===== Excerpted records
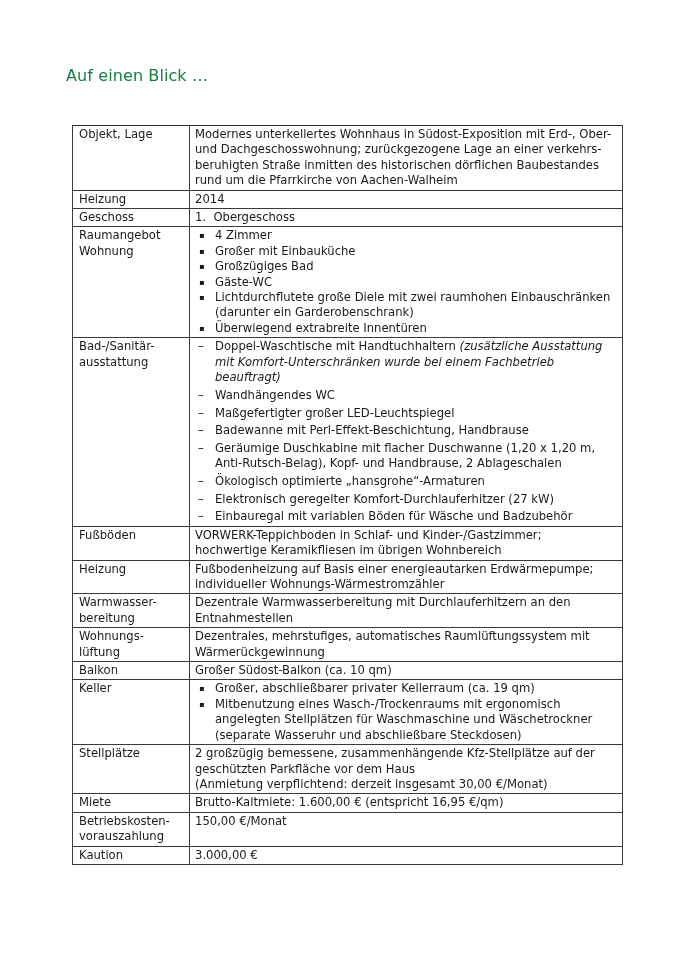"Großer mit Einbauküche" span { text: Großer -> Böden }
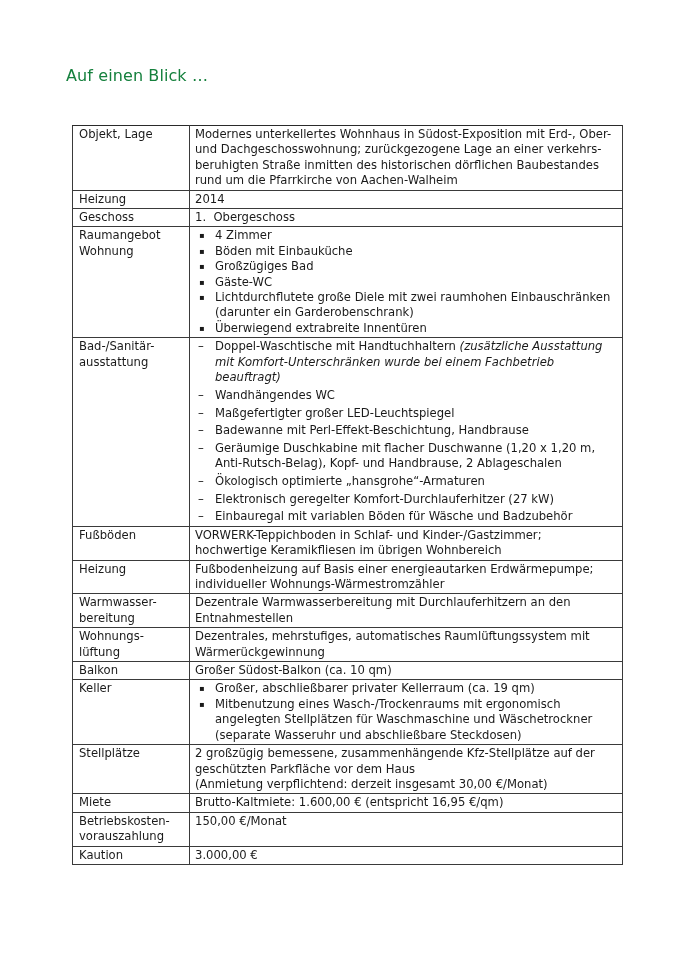"zusätzliche Ausstattung" .u { text-decoration: none -> underline }
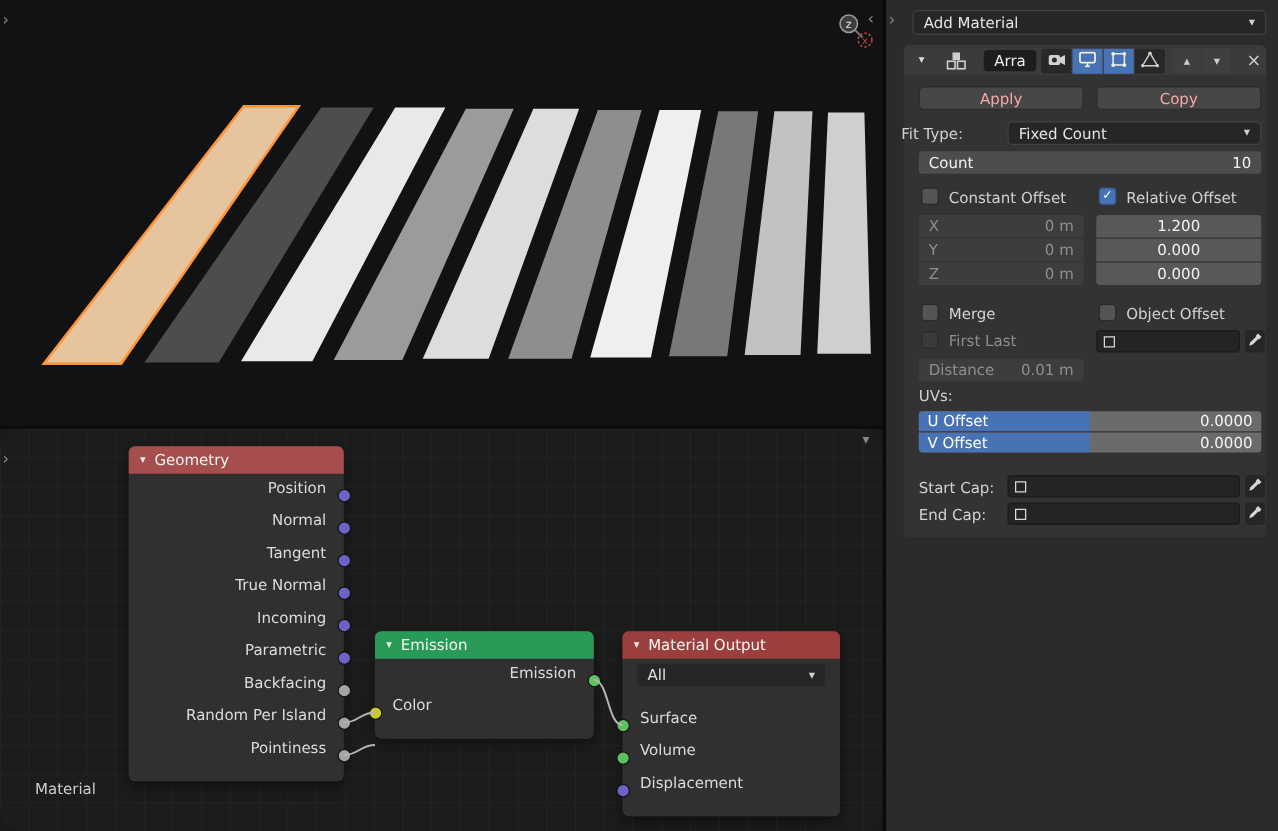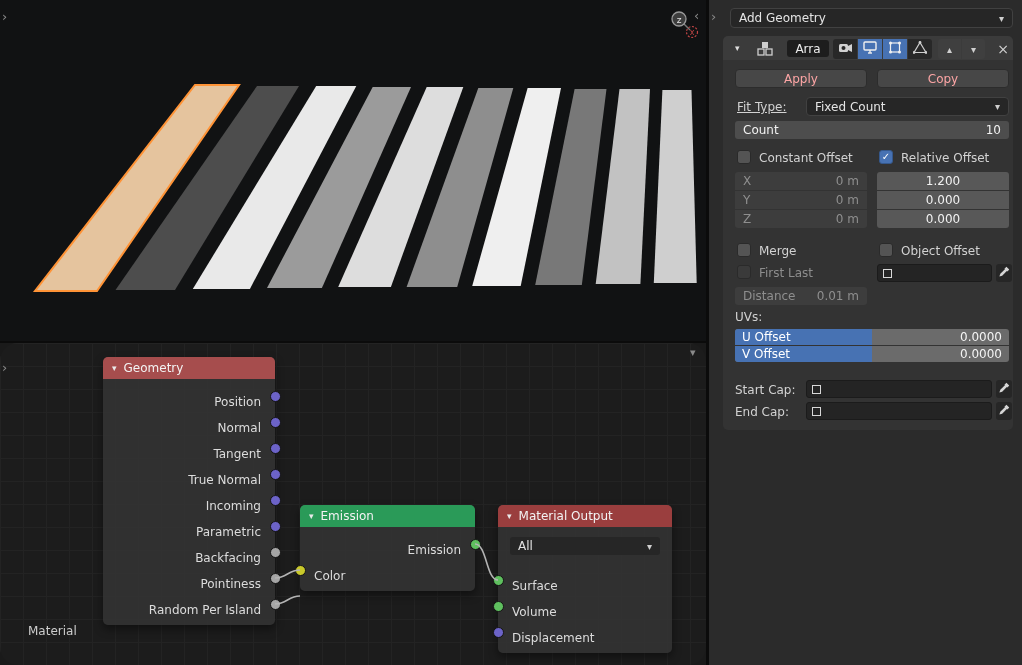"Add Geometry" span { text: Geometry -> Material }
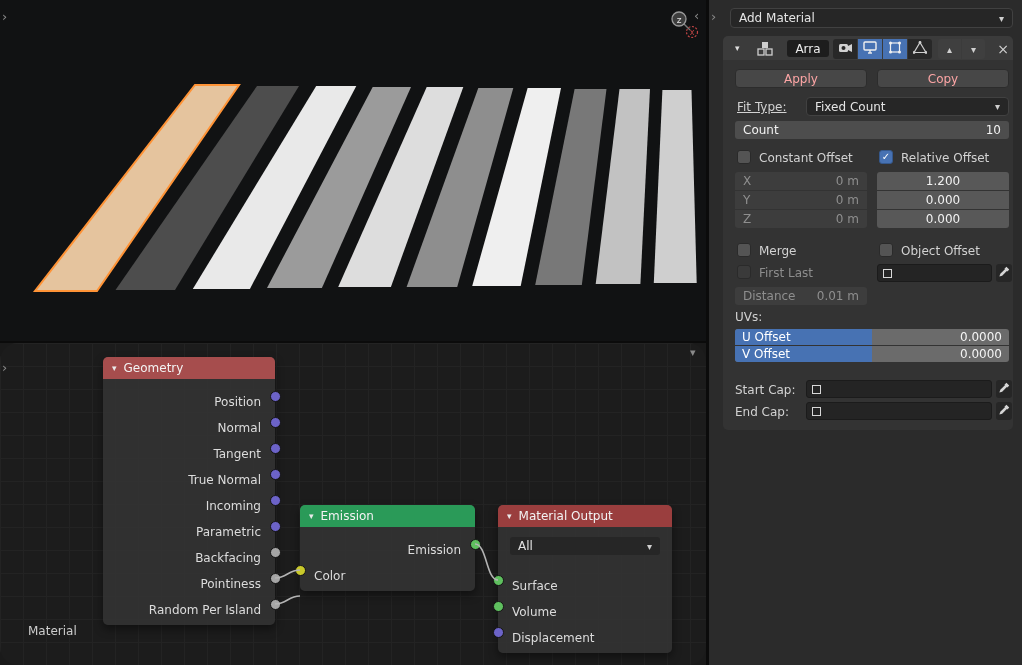"Fit Type:" span.plabel { left: 28px -> 12px; text-decoration: underline -> none }
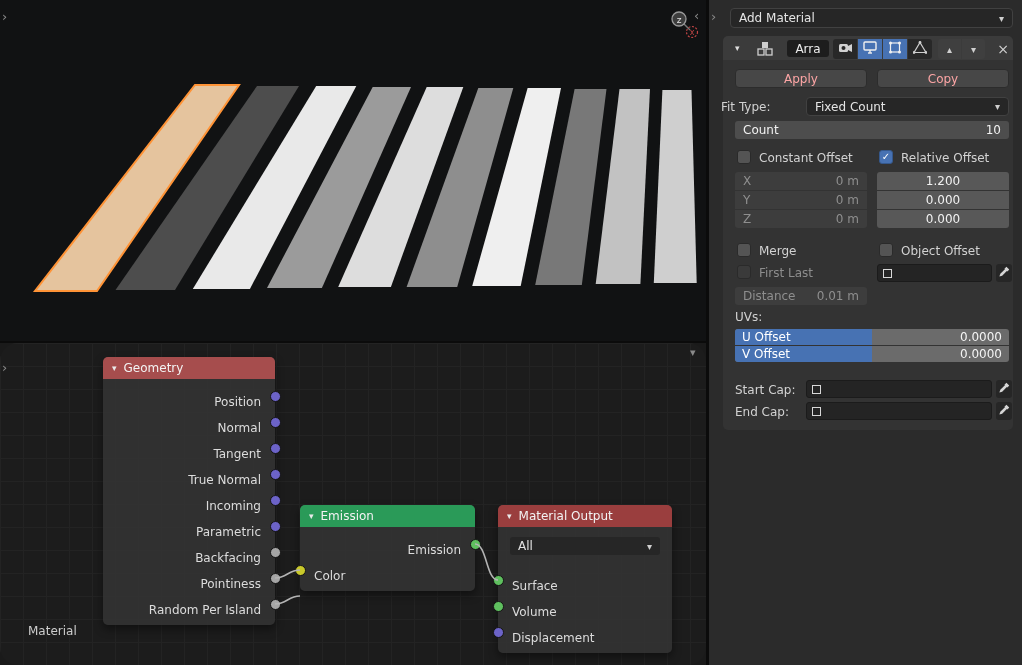"Position" .node-row { align-items: flex-end -> flex-start }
==========
Job item
Write out the listing again word for word, but without its pictures.

Your solution
"Großer mit Einbauküche" span { text: Großer -> Böden }
"zusätzliche Ausstattung" .u { text-decoration: none -> underline }
"Add Geometry" span { text: Geometry -> Material }
"Fit Type:" span.plabel { left: 28px -> 12px; text-decoration: underline -> none }
"Position" .node-row { align-items: flex-end -> flex-start }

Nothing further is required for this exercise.